The inscription "PROANTAR" refers to the initials of the "Brazilian Antarctic Program," which has the authority to plan and execute scientific logistics activities in a place so remote and inhospitable, always focusing on environmental issues. The inscription "CIRM" Inter-ministerial Commission for the Resources of the Sea, represents the college made up of various bodies and institutions responsible for conducting Brazilian activities on the frozen continent.

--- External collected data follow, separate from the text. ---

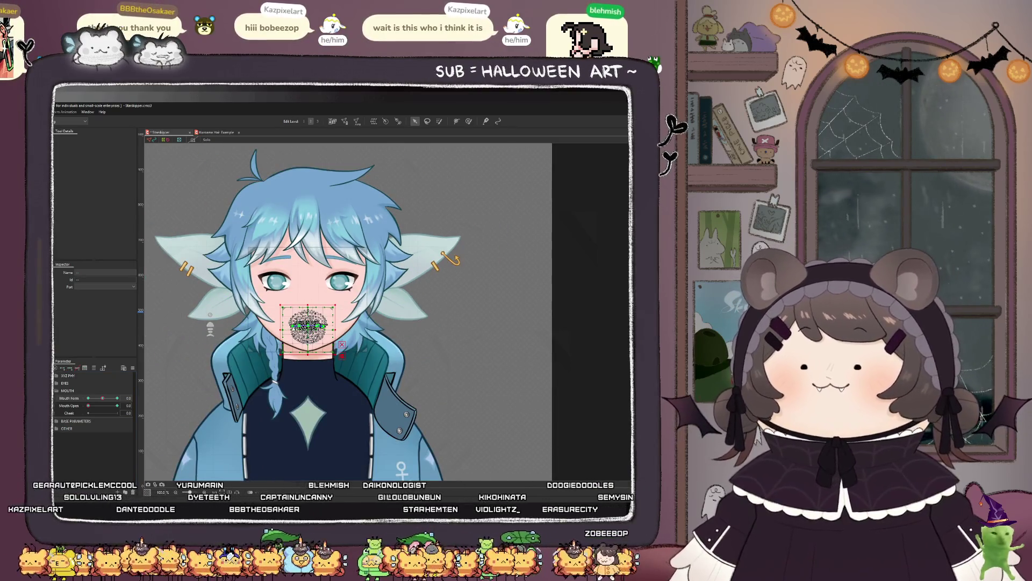
scroll(296, 330, up, 5)
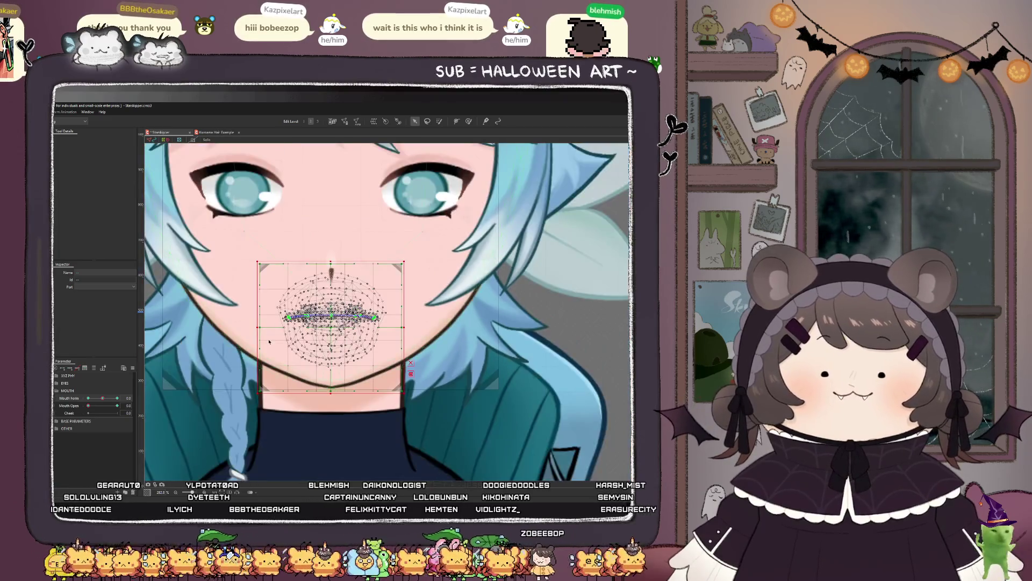
scroll(287, 330, down, 2)
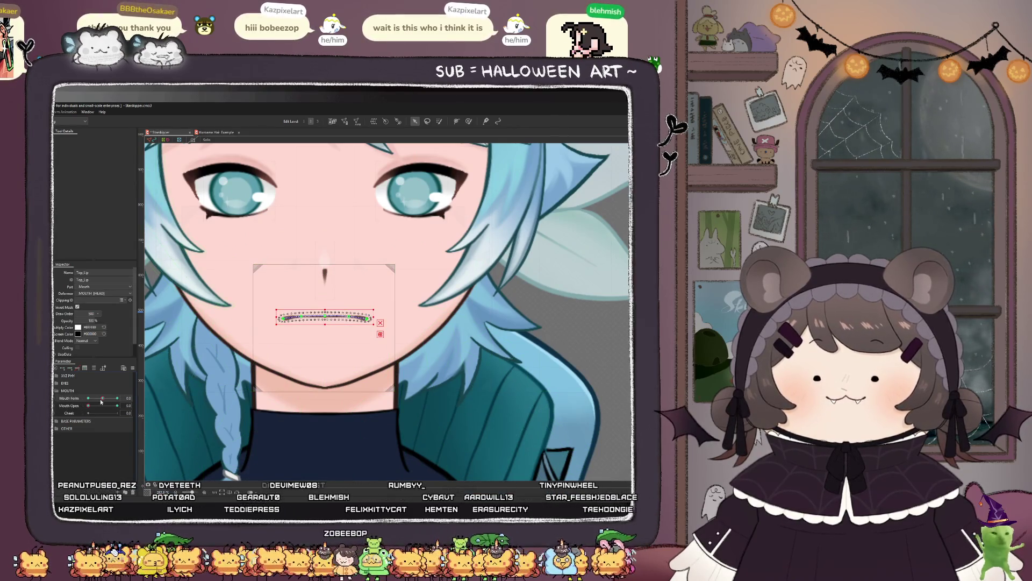
click(117, 405)
Step: Arch the top lip upward with both ends bent down, then test it across Mouth Open
scroll(325, 317, up, 3)
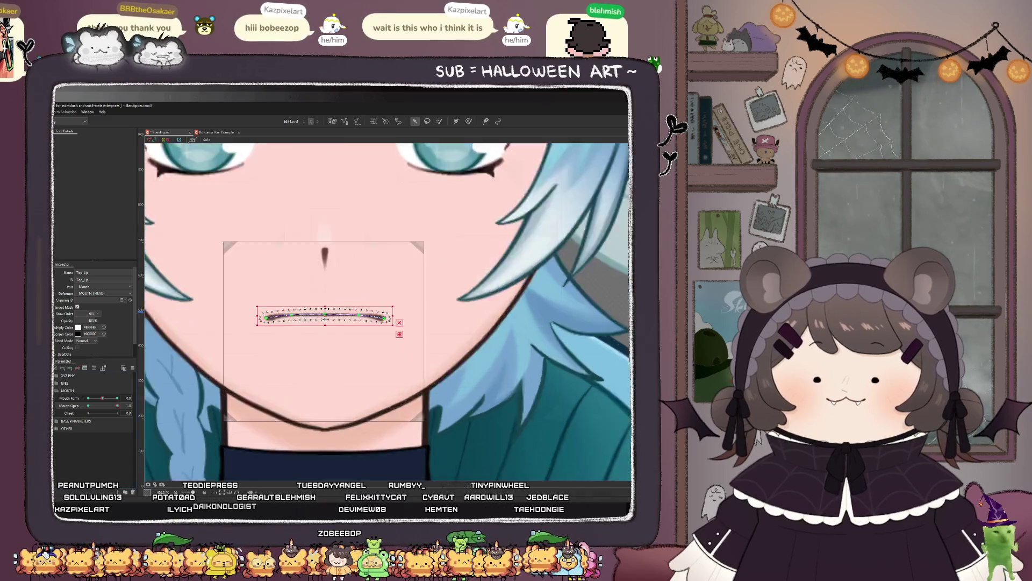
drag(324, 317, 324, 315)
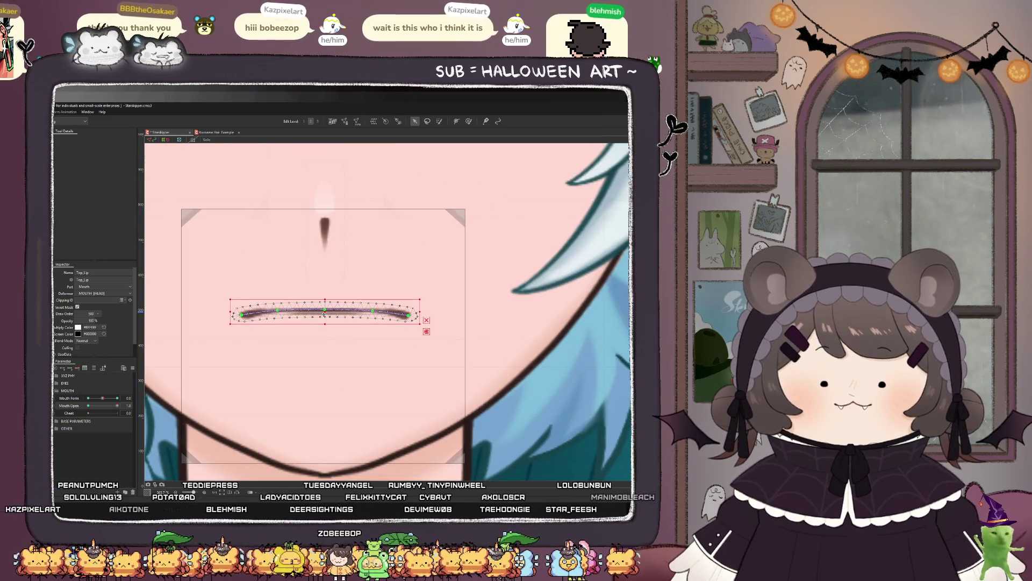
drag(243, 316, 242, 330)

The use of national colors in overlapping concentric circles and other white background symbolizes the Brazilian presence in Antarctica, and stresses the participation of the country - through their universities, public agencies and private sector, civil and military - in this important program, which ensures our country’s recognition in the international Antarctic community and active participation in decisions that affect the continent.
Comprising all the lands south of parallel 60° S, Antarctica is about 14 million km2, equivalent to the area corresponding to the territories of Brazil, Argentina, Uruguay, Chile, Peru and Bolivia, or the contiguous U.S. and Mexico.
The region has the largest ice cap in the world, covering about 95% of the Antarctic Continent. This cover has an average thickness of 2,700 m, varying between the limits of 2200 and 4.800m. This ice, about 35 million km3, represents about 70% of the planet's freshwater. The ice not only covers Antarctica, but also the surroundings. In winter, it forms a belt about 1000 km (pack-ice), increasing the surface by 18 million km2, whereas in the summer months, it recedes almost to the coast, except in the Weddell Sea and Ross Sea.
When the ice goes to sea and breaks off, it creates icebergs that are carried by ocean currents to disintegrate due to mechanical action of the sea and the temperature.
The separation of Antarctica from other continents, by rough seas, makes it the most isolated region of the planet and helps explain the lack of superior fauna.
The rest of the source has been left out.